**Records for this exercise:**
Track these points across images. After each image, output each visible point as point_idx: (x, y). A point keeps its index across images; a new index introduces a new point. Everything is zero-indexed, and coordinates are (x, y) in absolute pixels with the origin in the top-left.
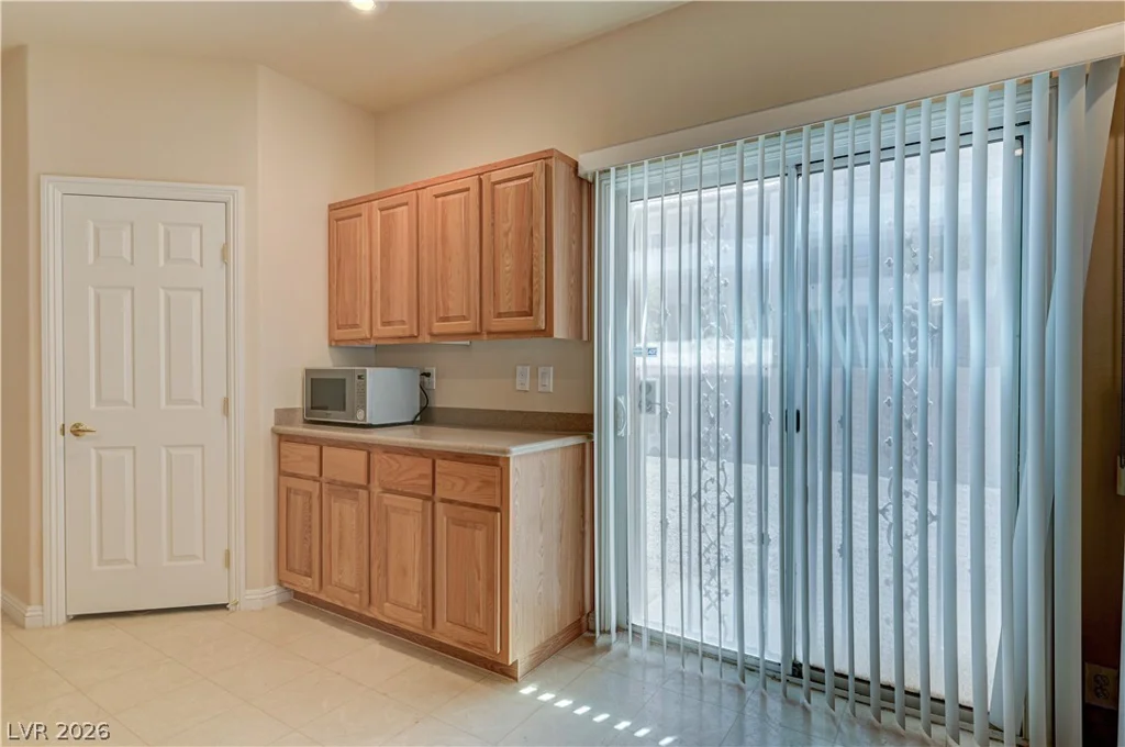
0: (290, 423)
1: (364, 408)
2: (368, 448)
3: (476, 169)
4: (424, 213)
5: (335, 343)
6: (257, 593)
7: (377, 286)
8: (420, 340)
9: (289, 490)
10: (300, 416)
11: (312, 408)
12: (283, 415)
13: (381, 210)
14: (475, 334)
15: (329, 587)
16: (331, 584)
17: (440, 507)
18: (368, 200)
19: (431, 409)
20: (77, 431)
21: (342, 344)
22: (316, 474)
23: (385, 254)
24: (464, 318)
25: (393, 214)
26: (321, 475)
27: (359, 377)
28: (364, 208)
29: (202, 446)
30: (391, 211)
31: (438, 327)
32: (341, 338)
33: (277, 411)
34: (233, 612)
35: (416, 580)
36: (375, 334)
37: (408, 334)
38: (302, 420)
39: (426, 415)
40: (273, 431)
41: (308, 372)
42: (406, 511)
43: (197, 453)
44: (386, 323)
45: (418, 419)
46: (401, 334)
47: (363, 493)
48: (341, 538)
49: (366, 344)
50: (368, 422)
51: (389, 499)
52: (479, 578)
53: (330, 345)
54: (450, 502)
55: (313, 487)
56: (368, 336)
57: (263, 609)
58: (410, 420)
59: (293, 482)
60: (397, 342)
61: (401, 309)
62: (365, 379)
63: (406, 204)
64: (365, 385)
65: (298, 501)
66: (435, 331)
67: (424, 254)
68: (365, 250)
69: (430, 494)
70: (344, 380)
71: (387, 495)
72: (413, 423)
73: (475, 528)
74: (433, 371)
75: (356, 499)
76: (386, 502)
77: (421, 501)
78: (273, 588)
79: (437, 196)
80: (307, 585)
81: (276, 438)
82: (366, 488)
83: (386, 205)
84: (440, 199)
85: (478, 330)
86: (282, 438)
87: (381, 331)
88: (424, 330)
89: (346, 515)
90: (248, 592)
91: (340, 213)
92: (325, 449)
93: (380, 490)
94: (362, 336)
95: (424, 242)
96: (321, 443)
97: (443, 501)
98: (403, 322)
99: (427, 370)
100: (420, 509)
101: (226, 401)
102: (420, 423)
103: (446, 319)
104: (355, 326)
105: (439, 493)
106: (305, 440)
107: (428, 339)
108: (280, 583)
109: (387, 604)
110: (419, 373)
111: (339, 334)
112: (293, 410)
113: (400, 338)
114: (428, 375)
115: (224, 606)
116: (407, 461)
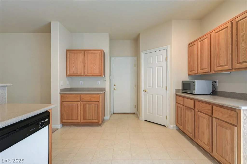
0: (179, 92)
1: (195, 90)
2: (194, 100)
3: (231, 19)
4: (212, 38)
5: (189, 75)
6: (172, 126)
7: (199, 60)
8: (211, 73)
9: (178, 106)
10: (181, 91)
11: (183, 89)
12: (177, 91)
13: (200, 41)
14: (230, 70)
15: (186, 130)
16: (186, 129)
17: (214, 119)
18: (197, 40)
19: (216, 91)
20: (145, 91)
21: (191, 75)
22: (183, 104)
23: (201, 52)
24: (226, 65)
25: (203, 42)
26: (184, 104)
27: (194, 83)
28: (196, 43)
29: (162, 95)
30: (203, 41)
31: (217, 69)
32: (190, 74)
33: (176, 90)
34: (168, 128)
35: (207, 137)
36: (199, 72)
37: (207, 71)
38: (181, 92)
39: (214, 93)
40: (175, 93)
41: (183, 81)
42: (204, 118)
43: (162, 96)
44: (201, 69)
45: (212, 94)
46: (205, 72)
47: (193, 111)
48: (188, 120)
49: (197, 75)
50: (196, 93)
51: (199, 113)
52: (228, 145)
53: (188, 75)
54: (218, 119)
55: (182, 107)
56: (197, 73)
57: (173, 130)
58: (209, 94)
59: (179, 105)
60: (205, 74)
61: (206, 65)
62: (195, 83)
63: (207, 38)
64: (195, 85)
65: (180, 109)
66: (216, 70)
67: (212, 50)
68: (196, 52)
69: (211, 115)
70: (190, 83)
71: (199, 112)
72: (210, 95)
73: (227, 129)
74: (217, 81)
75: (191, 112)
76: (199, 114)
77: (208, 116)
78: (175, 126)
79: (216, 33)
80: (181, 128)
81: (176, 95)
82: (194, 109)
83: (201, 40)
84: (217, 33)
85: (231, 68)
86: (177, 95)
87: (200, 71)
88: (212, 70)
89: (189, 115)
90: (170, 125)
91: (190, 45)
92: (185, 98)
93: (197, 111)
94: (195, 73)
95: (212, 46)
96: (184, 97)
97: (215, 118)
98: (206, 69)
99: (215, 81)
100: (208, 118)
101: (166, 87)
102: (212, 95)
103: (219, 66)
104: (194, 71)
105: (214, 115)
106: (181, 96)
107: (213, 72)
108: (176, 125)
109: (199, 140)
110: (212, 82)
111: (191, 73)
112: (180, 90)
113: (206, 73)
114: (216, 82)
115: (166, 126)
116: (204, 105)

**Exercise prompt:** Copy the items above line for line, omitting the pictures.

**Result of the exercise:**
Track these points across images. After each image, output each visible point as point_idx: (x, y). A point keeps its index across images; a new index introduces a new point. Everything is zero-indexed, and coordinates are (x, y) in absolute pixels with the origin in the top-left.
0: (290, 423)
1: (364, 408)
2: (368, 448)
3: (476, 169)
4: (424, 213)
5: (335, 343)
6: (257, 593)
7: (377, 286)
8: (420, 340)
9: (289, 490)
10: (300, 416)
11: (312, 408)
12: (283, 415)
13: (381, 210)
14: (475, 334)
15: (329, 587)
16: (331, 584)
17: (440, 507)
18: (368, 200)
19: (431, 409)
20: (77, 431)
21: (342, 344)
22: (316, 474)
23: (385, 254)
24: (464, 318)
25: (393, 214)
26: (321, 475)
27: (359, 377)
28: (364, 208)
29: (202, 446)
30: (391, 211)
31: (438, 327)
32: (341, 338)
33: (277, 411)
34: (233, 612)
35: (416, 580)
36: (375, 334)
37: (408, 334)
38: (302, 420)
39: (426, 415)
40: (273, 431)
41: (308, 372)
42: (406, 511)
43: (197, 453)
44: (386, 323)
45: (418, 419)
46: (401, 334)
47: (363, 493)
48: (341, 538)
49: (366, 344)
50: (368, 422)
51: (389, 499)
52: (479, 578)
53: (330, 345)
54: (450, 502)
55: (313, 487)
56: (368, 336)
57: (263, 609)
58: (410, 420)
59: (293, 482)
60: (397, 342)
61: (401, 309)
62: (365, 379)
63: (406, 204)
64: (365, 385)
65: (298, 501)
66: (435, 331)
67: (424, 254)
68: (365, 250)
69: (430, 494)
70: (344, 380)
71: (387, 495)
72: (413, 423)
73: (475, 528)
74: (433, 371)
75: (356, 499)
76: (386, 502)
77: (421, 501)
78: (273, 588)
79: (437, 196)
80: (307, 585)
81: (276, 438)
82: (366, 488)
83: (386, 205)
84: (440, 199)
85: (478, 330)
86: (282, 438)
87: (381, 331)
88: (424, 330)
89: (346, 515)
90: (248, 592)
91: (340, 213)
92: (325, 449)
93: (380, 490)
94: (362, 336)
95: (424, 242)
96: (321, 443)
97: (443, 501)
98: (403, 322)
99: (427, 370)
100: (420, 509)
101: (226, 401)
102: (420, 423)
103: (446, 319)
104: (355, 326)
105: (439, 493)
106: (305, 440)
107: (428, 339)
108: (280, 583)
109: (387, 604)
110: (419, 373)
111: (339, 334)
112: (293, 410)
113: (400, 338)
114: (428, 375)
115: (224, 606)
116: (407, 461)
0: (179, 92)
1: (195, 90)
2: (194, 100)
3: (231, 19)
4: (212, 38)
5: (189, 75)
6: (172, 126)
7: (199, 60)
8: (211, 73)
9: (178, 106)
10: (181, 91)
11: (183, 89)
12: (177, 91)
13: (200, 41)
14: (230, 70)
15: (186, 130)
16: (186, 129)
17: (214, 119)
18: (197, 40)
19: (216, 91)
20: (145, 91)
21: (191, 75)
22: (183, 104)
23: (201, 52)
24: (226, 65)
25: (203, 42)
26: (184, 104)
27: (194, 83)
28: (196, 43)
29: (162, 95)
30: (203, 41)
31: (217, 69)
32: (190, 74)
33: (176, 90)
34: (168, 128)
35: (207, 137)
36: (199, 72)
37: (207, 71)
38: (181, 92)
39: (214, 93)
40: (175, 93)
41: (183, 81)
42: (204, 118)
43: (162, 96)
44: (201, 69)
45: (212, 94)
46: (205, 72)
47: (193, 111)
48: (188, 120)
49: (197, 75)
50: (196, 93)
51: (199, 113)
52: (228, 145)
53: (188, 75)
54: (218, 119)
55: (182, 107)
56: (197, 73)
57: (173, 130)
58: (209, 94)
59: (179, 105)
60: (205, 74)
61: (206, 65)
62: (195, 83)
63: (207, 38)
64: (195, 85)
65: (180, 109)
66: (216, 70)
67: (212, 50)
68: (196, 52)
69: (211, 115)
70: (190, 83)
71: (199, 112)
72: (210, 95)
73: (227, 129)
74: (217, 81)
75: (191, 112)
76: (199, 114)
77: (208, 116)
78: (175, 126)
79: (216, 33)
80: (181, 128)
81: (176, 95)
82: (194, 109)
83: (201, 40)
84: (217, 33)
85: (231, 68)
86: (177, 95)
87: (200, 71)
88: (212, 70)
89: (189, 115)
90: (170, 125)
91: (190, 45)
92: (185, 98)
93: (197, 111)
94: (195, 73)
95: (212, 46)
96: (184, 97)
97: (215, 118)
98: (206, 69)
99: (215, 81)
100: (208, 118)
101: (166, 87)
102: (212, 95)
103: (219, 66)
104: (194, 71)
105: (214, 115)
106: (181, 96)
107: (213, 72)
108: (176, 125)
109: (199, 140)
110: (212, 82)
111: (191, 73)
112: (180, 90)
113: (206, 73)
114: (216, 82)
115: (166, 126)
116: (204, 105)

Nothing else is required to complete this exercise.